The proposed construction at four of the nation’s eight harbours would give South Africa additional options should plans to build an oil refinery fail to materialise, said Hamilton Nxumalo, general manager for planning, maintenance and capital projects at state-owned Transnet’s National Ports Authority.
The port of Ngqura, in the Eastern Cape, was favoured to house the refinery, he said. Mthombo, which would be the sub-Saharan region’s biggest such facility, would have capacity to process 300 000 barrels daily and would raise the country’s fuel-handling ability by 43 percent from 703 000 barrels a day now.
“Space constraints at the key liquid fuels ports of Durban and Cape Town mean we have to look elsewhere, and Ngqura appears the most suitable,” he said on Wednesday at the Argus Africa Storage and Logistics 2015 conference in the Indian Ocean harbour city of Durban. Even so, he said no decision has been taken on Mthombo, which has an estimated cost of R15 billion ($1.12 billion).

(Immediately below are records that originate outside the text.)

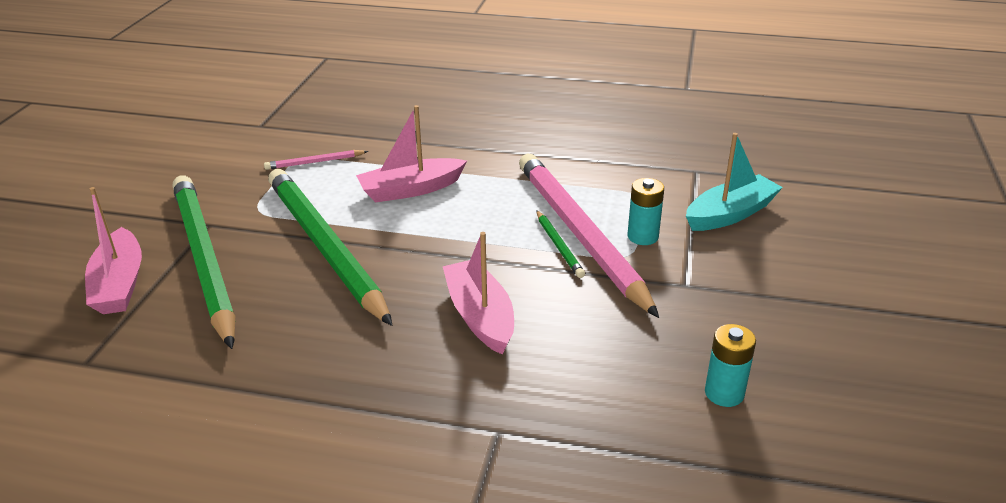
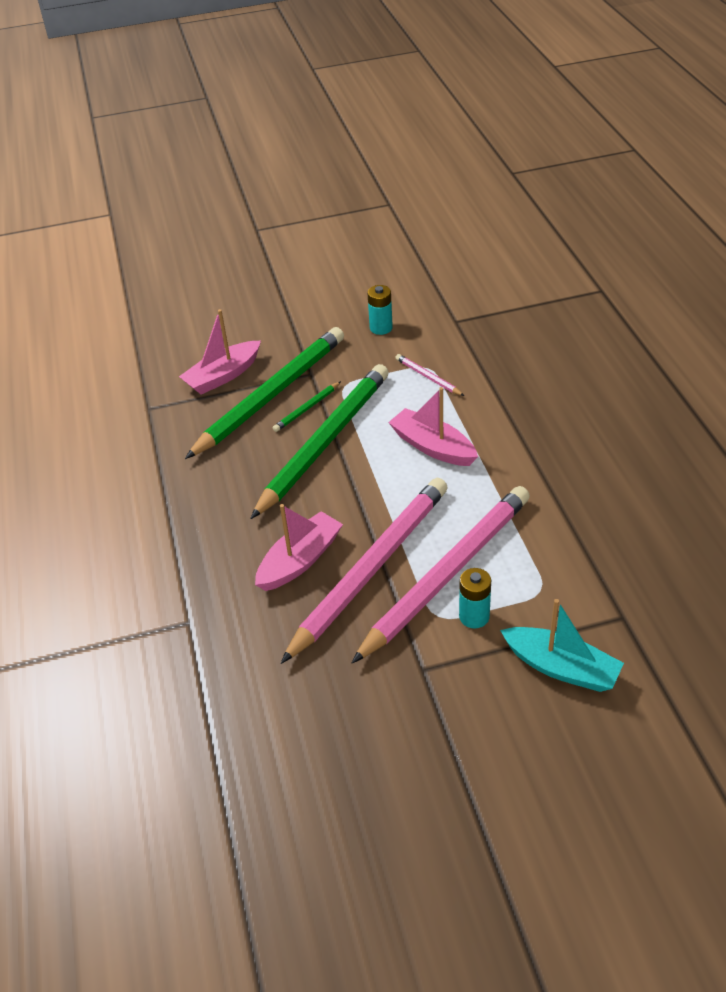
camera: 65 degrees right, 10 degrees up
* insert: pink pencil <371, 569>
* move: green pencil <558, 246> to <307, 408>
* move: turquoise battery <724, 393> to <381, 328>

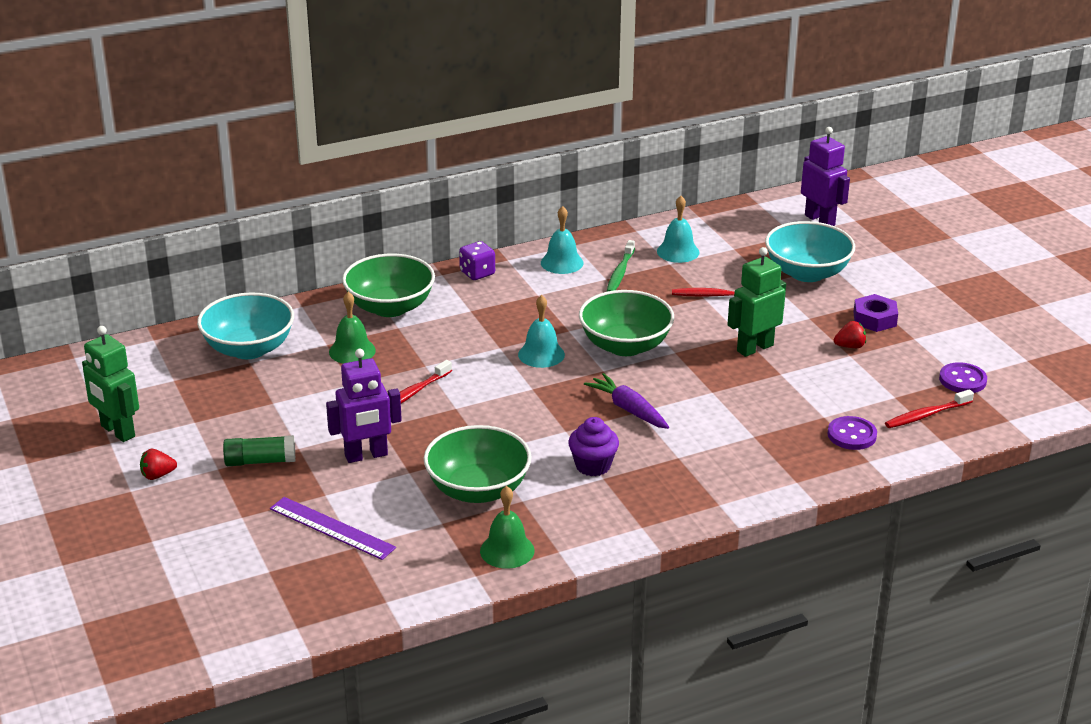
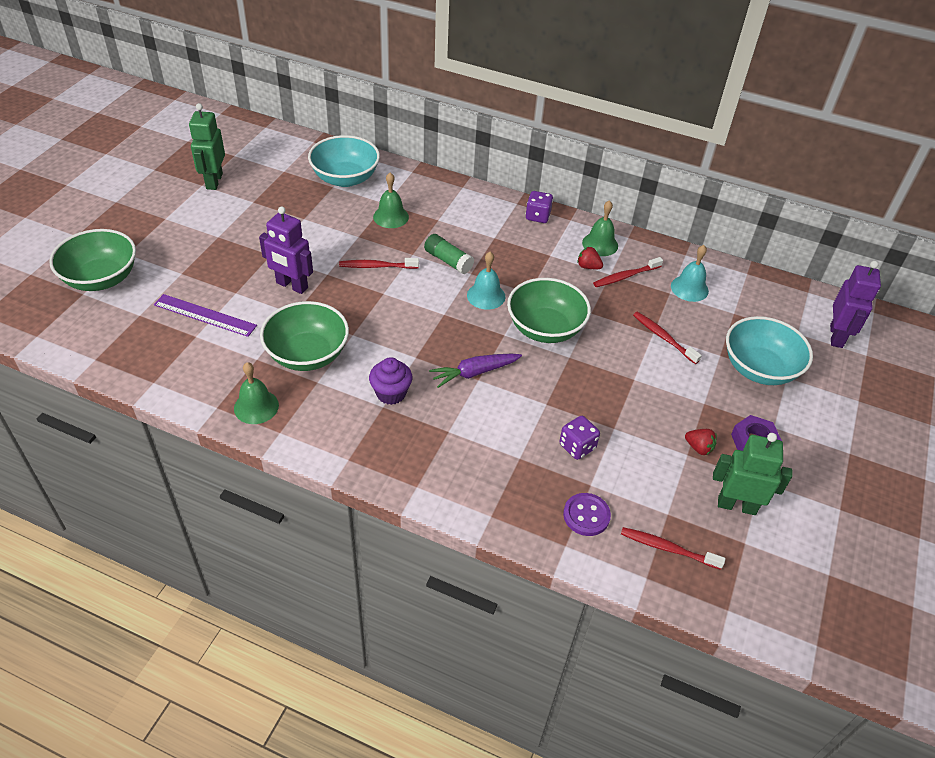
camera: 45 degrees right, 15 degrees up
* delete: purple button <962, 380>
* insert: purple dice <577, 446>
* move: red strawberry <158, 475> to <588, 267>
* move: green glue stick <260, 461> to <448, 261>
* move: green bowl <390, 307> to <101, 278>
* move: green robot <754, 348> to <736, 505>
* recolor: turquoise bell <562, 262> to green bell <600, 244>
* recolor: green toothbrush <620, 273> to red toothbrush <625, 276>
* rotate: purple ruler <332, 528> = <205, 315> 60 degrees counterclockwise
* rotate: purple carrot <628, 409> = <474, 373> 120 degrees counterclockwise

The country had said that PetroSA, the state-owned oil company, would work on Mthombo with China Petroleum & Chemical Corporation as diesel and gasoline imports rose on the back of economic expansion, with demand exceeding local refinery output for the first time in 2007. The plan needs restructuring because PetroSA’s finances are weak, Energy Department Deputy Director-General Tseliso Maqubela said in August.
A call on whether to build a new refinery or upgrade existing ones is now critical, Maqubela said on Wednesday.
“South Africa is not equipped to deal with a refinery outage, and a decision is needed, especially in view of the time frames and cost implications,” he said.
The first of the new liquid bulk berths would be built at Ngqura next year, followed by one in Cape Town in 2019, four in Durban by 2031, and single facilities in Richards Bay in 2035 and Cape Town in 2038. A further four are planned for Richards Bay.
These would complement the existing 16 liquid-bulk terminals – nine in Durban, two each in Richards Bay and Cape Town, and one in East London, Port Elizabeth and Saldanha.
The country is unlikely to meet a target for its refineries to be able to handle cleaner fuels by 2017, South African Oil and Gas Alliance CEO Ebrahim Takolia said. In 2011, the oil industry estimated it would cost the nation about $3.1 billion for all refineries to comply with Euro 4 fuel standards for gasoline, which contains no more than 50 parts per million of sulphur, or $3.7 billion to meet Euro 5 standards, with less than 10 parts.
“The Euro 6 standards are already being introduced elsewhere, meaning that South Africa is falling even further behind the drive towards internationally accepted standards of clean fuel,” he said.